THE TASK: Of the entries that follow, how many lines hold the word "candidates"? Reply with the number only.

EXERCISE INPUT:
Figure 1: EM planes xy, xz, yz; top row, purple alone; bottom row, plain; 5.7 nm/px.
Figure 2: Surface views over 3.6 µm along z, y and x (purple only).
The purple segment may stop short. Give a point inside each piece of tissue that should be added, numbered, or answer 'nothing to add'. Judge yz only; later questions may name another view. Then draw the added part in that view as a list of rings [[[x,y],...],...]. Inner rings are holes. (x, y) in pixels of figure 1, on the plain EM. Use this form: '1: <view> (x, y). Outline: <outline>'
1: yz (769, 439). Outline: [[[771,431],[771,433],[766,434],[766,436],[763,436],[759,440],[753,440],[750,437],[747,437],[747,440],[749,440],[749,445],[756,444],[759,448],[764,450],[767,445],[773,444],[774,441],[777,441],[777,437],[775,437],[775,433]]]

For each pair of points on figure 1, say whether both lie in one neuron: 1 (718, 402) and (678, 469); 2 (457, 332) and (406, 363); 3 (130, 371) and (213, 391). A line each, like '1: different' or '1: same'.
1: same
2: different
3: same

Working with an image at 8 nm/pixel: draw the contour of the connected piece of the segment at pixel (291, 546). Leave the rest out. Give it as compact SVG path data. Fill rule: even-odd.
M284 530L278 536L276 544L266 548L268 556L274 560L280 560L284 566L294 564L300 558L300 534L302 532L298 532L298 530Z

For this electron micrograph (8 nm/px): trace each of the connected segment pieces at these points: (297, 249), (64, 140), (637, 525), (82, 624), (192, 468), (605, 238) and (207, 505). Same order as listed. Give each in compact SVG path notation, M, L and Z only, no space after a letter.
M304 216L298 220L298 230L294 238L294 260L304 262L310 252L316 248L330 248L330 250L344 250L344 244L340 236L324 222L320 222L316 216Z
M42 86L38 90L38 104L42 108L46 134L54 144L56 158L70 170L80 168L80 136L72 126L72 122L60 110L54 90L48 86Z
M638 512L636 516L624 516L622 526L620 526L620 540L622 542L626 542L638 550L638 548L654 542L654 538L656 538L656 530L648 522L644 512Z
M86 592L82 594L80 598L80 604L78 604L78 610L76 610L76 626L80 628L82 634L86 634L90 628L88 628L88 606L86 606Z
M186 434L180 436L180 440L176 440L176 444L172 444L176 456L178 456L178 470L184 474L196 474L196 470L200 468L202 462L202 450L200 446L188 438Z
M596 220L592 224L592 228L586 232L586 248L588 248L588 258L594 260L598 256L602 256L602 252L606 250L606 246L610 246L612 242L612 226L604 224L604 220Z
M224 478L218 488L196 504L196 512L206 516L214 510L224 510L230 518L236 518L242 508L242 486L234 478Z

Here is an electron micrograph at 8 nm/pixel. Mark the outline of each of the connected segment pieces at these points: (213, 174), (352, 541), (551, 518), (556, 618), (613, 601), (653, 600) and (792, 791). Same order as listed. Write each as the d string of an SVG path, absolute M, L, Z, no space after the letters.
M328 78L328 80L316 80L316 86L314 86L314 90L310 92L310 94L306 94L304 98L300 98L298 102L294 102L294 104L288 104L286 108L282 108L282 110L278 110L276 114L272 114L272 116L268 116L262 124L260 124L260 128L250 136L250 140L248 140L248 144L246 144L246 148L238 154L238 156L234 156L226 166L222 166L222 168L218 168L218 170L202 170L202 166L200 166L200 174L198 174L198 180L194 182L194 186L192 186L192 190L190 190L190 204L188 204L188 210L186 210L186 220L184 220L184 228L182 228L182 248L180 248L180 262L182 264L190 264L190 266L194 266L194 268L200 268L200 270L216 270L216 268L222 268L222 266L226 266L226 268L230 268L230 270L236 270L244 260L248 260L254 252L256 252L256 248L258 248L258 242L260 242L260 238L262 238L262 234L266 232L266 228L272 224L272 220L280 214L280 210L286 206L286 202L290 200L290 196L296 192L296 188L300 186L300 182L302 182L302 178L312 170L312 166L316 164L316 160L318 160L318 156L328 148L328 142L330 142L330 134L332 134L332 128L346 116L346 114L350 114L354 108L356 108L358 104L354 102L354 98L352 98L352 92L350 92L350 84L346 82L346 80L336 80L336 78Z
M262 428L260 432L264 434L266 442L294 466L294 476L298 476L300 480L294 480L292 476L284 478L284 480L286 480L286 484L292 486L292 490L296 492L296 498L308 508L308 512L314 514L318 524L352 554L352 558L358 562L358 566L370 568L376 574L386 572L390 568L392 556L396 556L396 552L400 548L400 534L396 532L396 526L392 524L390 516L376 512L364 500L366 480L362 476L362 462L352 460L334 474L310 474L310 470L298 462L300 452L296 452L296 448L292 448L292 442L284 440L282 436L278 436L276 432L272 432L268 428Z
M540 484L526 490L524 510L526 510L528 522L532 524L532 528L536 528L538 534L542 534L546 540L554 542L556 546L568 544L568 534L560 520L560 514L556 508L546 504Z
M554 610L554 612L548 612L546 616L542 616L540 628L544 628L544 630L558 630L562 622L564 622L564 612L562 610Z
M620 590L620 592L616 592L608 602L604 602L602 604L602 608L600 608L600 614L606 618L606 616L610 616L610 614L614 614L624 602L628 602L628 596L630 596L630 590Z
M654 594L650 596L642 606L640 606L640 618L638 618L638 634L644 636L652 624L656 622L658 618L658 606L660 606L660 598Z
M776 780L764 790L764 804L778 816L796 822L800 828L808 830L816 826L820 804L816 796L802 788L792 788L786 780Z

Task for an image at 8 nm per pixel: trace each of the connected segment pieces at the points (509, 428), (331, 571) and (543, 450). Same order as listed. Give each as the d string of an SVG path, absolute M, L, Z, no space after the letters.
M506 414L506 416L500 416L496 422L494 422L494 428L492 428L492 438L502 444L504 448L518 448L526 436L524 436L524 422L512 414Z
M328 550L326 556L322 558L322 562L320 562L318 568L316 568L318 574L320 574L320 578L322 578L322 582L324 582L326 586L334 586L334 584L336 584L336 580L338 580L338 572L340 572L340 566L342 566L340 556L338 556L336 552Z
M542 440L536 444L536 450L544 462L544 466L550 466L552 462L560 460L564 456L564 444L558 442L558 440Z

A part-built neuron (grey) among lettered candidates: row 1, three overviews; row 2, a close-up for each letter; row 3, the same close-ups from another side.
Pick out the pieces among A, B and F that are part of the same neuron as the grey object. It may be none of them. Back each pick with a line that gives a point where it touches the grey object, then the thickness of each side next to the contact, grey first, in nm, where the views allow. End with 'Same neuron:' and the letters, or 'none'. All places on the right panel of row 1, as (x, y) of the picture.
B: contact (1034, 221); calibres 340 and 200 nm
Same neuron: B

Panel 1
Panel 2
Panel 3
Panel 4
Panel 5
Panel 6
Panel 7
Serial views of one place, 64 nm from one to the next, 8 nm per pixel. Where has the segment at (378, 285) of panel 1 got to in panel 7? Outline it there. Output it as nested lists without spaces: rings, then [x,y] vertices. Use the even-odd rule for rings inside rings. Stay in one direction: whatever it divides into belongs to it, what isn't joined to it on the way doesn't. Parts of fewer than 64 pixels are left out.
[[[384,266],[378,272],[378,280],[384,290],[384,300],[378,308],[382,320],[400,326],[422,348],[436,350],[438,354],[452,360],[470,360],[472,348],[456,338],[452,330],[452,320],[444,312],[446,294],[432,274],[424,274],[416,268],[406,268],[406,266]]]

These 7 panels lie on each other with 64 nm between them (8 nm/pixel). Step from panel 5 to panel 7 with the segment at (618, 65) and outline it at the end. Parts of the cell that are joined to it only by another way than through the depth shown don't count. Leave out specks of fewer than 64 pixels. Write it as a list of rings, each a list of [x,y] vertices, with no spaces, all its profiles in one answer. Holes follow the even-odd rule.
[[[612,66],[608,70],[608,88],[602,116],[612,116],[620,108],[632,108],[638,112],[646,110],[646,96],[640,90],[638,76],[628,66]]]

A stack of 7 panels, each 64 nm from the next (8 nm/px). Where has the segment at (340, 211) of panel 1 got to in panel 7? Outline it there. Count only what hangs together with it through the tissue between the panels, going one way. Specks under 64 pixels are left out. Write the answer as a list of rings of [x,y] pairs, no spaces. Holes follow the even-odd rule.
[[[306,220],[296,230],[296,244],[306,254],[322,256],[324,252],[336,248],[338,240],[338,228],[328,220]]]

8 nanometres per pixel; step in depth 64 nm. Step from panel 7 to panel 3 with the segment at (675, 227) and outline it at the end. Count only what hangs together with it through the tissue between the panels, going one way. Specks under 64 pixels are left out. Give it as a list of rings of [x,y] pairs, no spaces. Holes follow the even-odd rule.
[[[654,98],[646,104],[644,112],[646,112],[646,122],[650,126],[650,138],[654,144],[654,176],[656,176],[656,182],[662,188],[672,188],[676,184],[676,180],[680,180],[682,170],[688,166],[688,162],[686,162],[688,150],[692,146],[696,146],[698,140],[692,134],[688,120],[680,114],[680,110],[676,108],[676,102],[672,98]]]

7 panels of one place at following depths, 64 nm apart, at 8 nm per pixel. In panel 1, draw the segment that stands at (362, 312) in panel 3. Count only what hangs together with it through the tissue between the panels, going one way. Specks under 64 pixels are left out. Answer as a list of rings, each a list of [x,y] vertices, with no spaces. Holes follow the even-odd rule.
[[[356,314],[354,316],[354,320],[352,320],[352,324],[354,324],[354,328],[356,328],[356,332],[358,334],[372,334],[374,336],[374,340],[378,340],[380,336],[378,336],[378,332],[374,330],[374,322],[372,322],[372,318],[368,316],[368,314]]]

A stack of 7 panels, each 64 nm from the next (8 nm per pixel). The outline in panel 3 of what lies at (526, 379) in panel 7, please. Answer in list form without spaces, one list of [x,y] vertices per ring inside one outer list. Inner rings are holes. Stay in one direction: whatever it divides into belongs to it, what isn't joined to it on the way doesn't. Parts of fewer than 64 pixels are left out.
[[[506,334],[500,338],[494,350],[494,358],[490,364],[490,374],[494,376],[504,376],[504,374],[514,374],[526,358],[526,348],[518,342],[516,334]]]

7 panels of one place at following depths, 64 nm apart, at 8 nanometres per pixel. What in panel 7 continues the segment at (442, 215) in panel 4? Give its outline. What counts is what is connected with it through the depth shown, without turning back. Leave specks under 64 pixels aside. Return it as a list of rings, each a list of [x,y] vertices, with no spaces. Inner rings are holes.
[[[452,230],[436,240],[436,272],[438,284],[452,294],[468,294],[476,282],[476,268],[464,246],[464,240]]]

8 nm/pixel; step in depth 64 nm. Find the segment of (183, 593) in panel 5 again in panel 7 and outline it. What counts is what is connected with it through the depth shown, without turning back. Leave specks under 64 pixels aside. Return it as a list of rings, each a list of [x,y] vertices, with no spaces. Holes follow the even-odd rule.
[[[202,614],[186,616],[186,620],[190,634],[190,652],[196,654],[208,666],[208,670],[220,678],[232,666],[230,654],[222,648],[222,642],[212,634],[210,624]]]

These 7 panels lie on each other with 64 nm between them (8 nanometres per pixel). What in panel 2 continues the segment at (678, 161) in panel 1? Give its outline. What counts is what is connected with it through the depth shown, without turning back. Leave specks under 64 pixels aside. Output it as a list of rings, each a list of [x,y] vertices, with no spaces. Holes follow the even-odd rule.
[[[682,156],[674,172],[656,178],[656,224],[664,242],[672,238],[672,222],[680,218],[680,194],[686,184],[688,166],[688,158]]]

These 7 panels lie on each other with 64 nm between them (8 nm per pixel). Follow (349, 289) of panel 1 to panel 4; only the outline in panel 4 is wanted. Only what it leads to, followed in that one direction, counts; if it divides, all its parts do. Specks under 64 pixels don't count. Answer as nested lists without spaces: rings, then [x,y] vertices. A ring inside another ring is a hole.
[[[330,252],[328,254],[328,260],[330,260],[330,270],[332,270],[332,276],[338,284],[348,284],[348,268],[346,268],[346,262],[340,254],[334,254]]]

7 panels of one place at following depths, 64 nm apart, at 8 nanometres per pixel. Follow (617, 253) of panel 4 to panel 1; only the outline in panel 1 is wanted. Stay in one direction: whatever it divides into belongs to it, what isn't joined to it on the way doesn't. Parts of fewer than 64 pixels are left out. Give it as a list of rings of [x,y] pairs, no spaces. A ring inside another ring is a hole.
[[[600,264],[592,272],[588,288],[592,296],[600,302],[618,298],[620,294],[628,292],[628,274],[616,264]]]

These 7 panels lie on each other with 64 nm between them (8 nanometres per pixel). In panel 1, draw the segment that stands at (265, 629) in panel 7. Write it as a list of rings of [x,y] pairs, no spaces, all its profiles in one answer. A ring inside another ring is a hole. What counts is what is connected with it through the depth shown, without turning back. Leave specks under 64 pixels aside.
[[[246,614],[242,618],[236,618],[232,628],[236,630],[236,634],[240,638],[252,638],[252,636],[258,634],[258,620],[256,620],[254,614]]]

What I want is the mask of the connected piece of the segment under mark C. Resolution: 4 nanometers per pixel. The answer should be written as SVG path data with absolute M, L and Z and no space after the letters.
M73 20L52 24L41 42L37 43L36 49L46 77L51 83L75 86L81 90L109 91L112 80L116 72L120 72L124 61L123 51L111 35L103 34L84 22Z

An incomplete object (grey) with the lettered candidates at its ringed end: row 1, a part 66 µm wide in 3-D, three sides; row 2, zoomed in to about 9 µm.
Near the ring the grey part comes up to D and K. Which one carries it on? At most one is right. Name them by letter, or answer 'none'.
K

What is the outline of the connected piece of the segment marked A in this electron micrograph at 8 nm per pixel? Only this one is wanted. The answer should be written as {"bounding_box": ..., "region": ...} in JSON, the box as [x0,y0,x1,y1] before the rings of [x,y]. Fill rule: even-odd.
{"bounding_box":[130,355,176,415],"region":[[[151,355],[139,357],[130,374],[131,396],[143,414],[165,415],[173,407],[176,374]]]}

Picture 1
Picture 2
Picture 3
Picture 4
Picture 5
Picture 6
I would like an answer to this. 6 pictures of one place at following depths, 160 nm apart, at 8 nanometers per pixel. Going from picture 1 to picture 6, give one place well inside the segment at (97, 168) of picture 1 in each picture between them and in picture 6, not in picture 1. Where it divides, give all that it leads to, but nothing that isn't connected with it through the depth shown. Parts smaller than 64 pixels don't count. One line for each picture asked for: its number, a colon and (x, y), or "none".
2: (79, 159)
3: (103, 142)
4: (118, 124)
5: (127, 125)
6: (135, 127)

EXERCISE OUTPUT: 2